Irgendwie ist sie ein Typ der krassen Gegensätze. Streichelzart wie ein Kätzchen, aber ’ne Klappe wie ein ausgewachsener Brüllaffe.
„Bist du vor den Weight Watchers geflüchtet oder den Bullen, weil du so aus der Puste bist?

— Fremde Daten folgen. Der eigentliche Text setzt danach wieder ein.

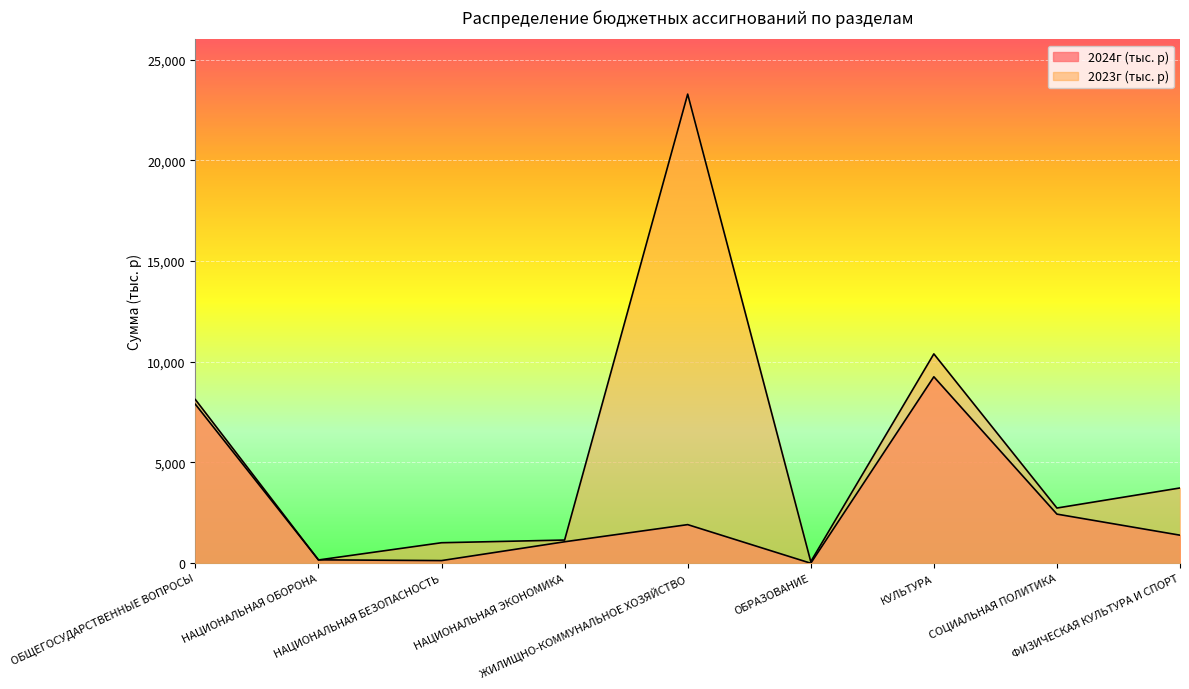

At НАЦИОНАЛЬНАЯ ЭКОНОМИКА, list the series in order from largest to smallest.

2023г (тыс. р), 2024г (тыс. р)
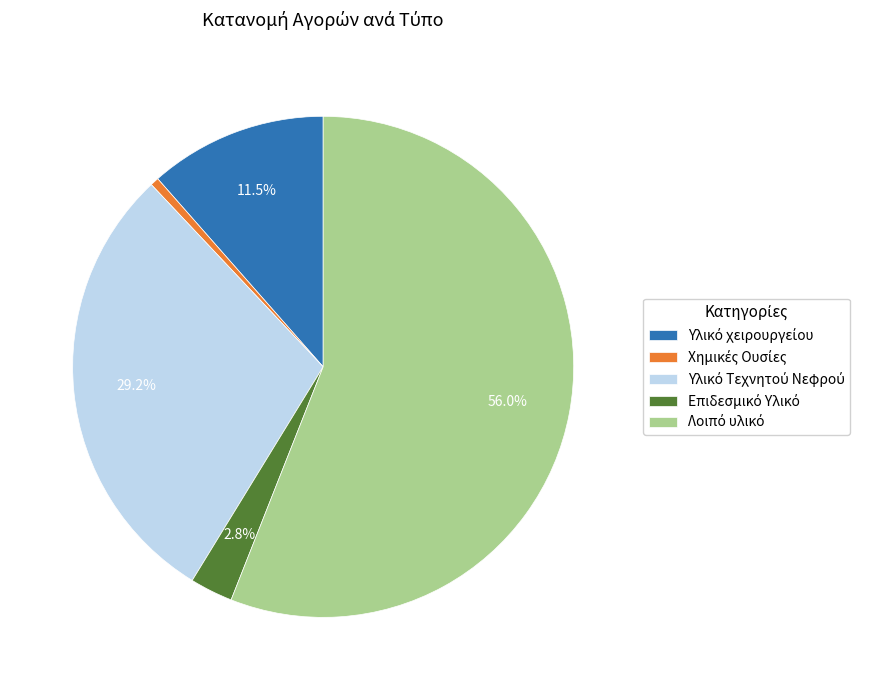

Is there any slice that represents more than half of the pie?

Yes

Wenn es Ersteres ist, gib mir ’ne Minute, damit ich unsere Waage im Klo versenken kann“, erklärt sie – charmant, wie sie ist.
Ihr „Apropos, wie wars auf der Bank?“ lässt wieder gruslige Erinnerungen in mir hochkommen, bevor ich meine Tasche neben die Garderobe knalle, ins Wohnzimmer stapfe und mich auf die Couch fallenlasse.
„Ich hatte schon bessere Gespräche – mit ’ner Kaktusse.“
„Das heißt Kakteen“, korrigiert sie mich und lässt sich neben mir nieder.
„Ich meinte dich“, stelle ich klar.
„Falls du Zerstreuung suchst, unsere Hanf-Plantage sieht aus, als ob sie einen Tropfen vertragen könnte“, richtet sie mein Augenmerk auf die Zimmerpflanzen, die schon knusprig wachsen.
„Quatsch, die simulieren nur.“
„Dann gönn ich mir einen edlen Tropfen“, erklärt sie und benetzt ihre Kontaktlinsen mit einem dieser Plastikfläschchen, wobei ich mir immer noch nicht sicher bin, ob da nicht was Hochprozentiges drin ist.
„Er hat mich beschäftigungslos beschimpft und dann mit mir Schluss gemacht. Das muss man sich mal vorstellen“, bringe ich sie auf den neuesten Stand der Realität, die mir wieder mal ins Leben pfuscht.